El plato fuerte este año es el teatro. Como casi siempre, pero este año tiene la cierta supremacía porque se pondrá en escena, en esa escena prodigiosa que es la Plaza Mayor de Hita durante la noche, una obra clásica que escribió también un clásico (en vida) y que es la “Doña Endrina” de Manuel Criado de Val, una versión escénica del «Libro de Buen Amor» del arcipreste. La música novedosa siempre de Gregorio Paniagua, que la mayor parte de las veces improvisa sobre el escenario, y la dirección escénica de José Luís Matienzo, hará que este año sea el teatro lo más llamativo del Festival.

Más tarde, ya entrando en la madrugada, una “Fiesta del fuego” hará de prólogo al nuevo discurrir de los dulzaineros por las cuestas de la villa, y empezando la cena en las ruinas de San Pedro, a la que todos los asistentes habrán de ir vestidos a la medieval usanza. Un concierto, mientras tanto, es ese mismo lugar amenizará la cena y pondrá el broche sonoro y dorado a esta jornada, que sin duda servirá para acreditar el Premio al Turismo Regional que este año ha ganado la villa de Hita, y que la pone en primera línea de una carrera, ya emprendida, por recuperar vitalidad nuestros pueblos en el camino del turismo: un poso de realismo en sus paisajes y patrimonio, y un mucho de imaginación y ganas es lo que, bien aderezado con perseverancia e inteligencia pondrá a cada cual en su sitio. Hita, desde luego, está en ese camino sin discusión alguna.

> _TAREAS POR REALIZAR_:
a) Decide si cada afirmación concuerda con el texto sobre el festival de Hita y cita las palabras que lo deciden: (i) la música de la obra teatral corre a cargo de Gregorio Paniagua; (ii) la cena se celebrará en la Plaza Mayor de Hita; (iii) la villa de Hita ha ganado este año el Premio al Turismo Regional.
b) Indica cuántas líneas de los registros contienen la cadena "instrumentName". Responde solo con el número.

> _REGISTROS_:
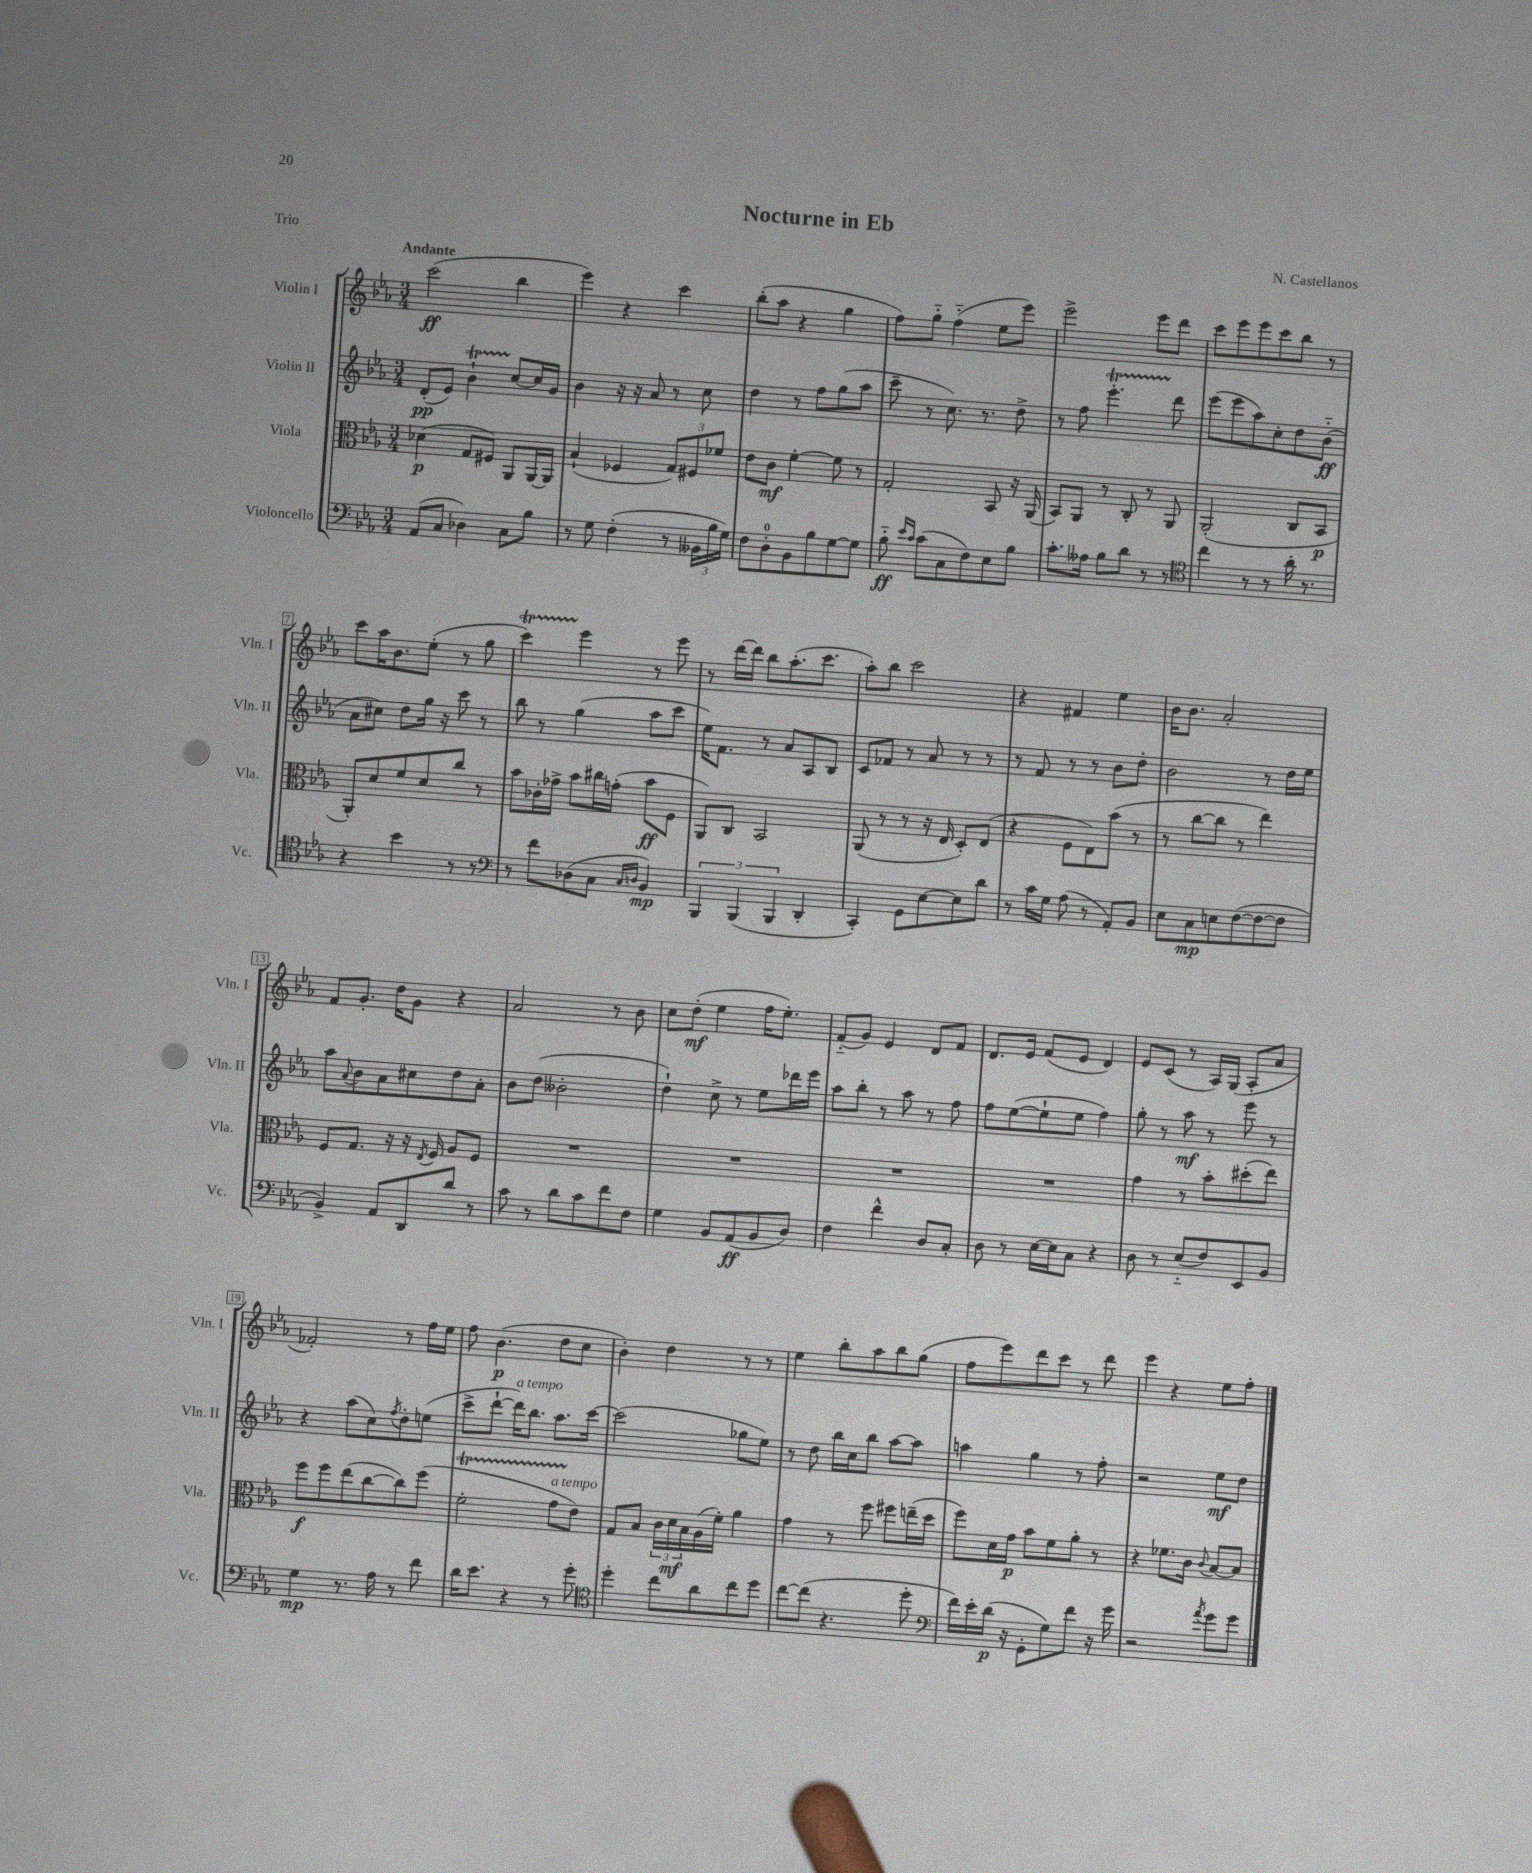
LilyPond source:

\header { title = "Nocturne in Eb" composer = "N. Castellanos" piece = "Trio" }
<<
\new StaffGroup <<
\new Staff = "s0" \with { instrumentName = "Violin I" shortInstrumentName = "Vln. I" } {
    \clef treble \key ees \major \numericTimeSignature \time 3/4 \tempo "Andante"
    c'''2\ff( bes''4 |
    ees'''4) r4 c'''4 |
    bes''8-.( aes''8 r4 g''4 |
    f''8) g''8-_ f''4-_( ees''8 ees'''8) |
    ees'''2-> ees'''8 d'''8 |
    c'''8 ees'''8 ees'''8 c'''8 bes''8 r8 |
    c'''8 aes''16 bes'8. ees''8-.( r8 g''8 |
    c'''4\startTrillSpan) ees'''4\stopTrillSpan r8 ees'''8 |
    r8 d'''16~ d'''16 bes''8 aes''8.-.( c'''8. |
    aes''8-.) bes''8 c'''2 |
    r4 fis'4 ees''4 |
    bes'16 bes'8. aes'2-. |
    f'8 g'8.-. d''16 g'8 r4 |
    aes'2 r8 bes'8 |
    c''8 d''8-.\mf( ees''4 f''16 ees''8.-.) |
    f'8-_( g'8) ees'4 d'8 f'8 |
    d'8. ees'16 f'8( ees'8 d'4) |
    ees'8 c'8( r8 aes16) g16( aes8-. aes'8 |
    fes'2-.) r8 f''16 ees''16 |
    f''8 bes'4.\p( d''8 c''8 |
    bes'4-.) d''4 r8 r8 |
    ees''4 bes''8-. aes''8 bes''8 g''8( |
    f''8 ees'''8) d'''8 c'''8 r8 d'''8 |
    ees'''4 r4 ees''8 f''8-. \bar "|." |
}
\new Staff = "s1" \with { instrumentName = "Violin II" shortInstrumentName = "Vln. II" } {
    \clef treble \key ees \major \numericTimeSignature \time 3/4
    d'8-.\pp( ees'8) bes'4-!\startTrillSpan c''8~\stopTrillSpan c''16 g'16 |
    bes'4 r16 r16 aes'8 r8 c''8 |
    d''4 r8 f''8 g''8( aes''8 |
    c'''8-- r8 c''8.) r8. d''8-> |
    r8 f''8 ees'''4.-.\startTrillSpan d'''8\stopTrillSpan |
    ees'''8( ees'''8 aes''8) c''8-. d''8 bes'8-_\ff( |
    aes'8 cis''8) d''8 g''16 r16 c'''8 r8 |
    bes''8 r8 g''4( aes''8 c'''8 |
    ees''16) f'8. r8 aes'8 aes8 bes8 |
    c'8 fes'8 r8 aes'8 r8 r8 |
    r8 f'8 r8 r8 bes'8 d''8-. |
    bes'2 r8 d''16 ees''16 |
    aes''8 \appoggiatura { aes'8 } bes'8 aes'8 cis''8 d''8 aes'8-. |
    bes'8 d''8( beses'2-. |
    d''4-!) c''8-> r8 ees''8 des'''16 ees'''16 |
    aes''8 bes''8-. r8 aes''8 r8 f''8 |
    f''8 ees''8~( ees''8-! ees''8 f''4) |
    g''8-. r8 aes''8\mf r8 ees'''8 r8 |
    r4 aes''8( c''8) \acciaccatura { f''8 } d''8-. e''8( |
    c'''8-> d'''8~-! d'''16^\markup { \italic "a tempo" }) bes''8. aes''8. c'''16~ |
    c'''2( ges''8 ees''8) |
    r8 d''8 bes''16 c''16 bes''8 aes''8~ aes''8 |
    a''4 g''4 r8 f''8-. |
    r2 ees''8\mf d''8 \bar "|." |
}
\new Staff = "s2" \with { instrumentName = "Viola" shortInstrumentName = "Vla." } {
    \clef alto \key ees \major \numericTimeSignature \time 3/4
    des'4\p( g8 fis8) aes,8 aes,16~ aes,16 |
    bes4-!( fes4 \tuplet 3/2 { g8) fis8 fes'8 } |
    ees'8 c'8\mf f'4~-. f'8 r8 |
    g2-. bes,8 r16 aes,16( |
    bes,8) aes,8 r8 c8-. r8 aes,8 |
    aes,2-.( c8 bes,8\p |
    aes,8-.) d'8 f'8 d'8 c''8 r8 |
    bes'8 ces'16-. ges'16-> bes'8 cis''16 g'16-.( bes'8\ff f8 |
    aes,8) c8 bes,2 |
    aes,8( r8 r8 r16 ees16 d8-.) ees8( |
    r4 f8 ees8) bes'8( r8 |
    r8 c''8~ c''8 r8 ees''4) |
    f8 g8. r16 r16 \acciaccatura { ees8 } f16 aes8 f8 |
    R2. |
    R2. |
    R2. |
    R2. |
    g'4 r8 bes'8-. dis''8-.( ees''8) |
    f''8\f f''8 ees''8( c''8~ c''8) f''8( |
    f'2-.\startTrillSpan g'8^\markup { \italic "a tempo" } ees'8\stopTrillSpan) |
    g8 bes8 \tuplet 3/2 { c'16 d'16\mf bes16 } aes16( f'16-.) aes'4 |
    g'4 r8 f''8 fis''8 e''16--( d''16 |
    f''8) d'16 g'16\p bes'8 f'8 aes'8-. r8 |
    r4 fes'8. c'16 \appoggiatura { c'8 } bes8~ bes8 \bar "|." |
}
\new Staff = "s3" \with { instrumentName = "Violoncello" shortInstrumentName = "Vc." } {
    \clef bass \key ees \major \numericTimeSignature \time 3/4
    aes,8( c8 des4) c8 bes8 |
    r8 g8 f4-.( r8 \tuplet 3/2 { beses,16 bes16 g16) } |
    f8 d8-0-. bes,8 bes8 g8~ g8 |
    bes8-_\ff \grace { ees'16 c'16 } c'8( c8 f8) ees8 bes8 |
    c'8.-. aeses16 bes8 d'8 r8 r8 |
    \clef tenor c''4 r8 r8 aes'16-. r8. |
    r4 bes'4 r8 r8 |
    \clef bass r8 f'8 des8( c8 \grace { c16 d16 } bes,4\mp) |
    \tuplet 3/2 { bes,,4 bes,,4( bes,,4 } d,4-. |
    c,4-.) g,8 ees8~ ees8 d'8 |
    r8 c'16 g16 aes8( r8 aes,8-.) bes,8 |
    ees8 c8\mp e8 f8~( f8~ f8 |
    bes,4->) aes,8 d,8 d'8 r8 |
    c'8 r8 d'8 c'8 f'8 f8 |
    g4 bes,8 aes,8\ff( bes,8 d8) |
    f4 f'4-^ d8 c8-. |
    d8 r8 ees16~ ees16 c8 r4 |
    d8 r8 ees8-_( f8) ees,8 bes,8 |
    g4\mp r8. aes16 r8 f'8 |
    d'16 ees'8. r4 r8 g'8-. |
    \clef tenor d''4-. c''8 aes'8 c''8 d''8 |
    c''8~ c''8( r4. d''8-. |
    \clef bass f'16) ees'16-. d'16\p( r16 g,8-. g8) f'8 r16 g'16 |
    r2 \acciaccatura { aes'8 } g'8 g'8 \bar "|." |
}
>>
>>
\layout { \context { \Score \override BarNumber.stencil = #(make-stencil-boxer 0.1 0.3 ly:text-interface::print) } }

> _RESULTADOS POR TAREA_:
a)
(i) Sí: "La música novedosa siempre de Gregorio Paniagua".
(ii) No: "empezando la cena en las ruinas de San Pedro".
(iii) Sí: "el Premio al Turismo Regional que este año ha ganado la villa de Hita".

b) 4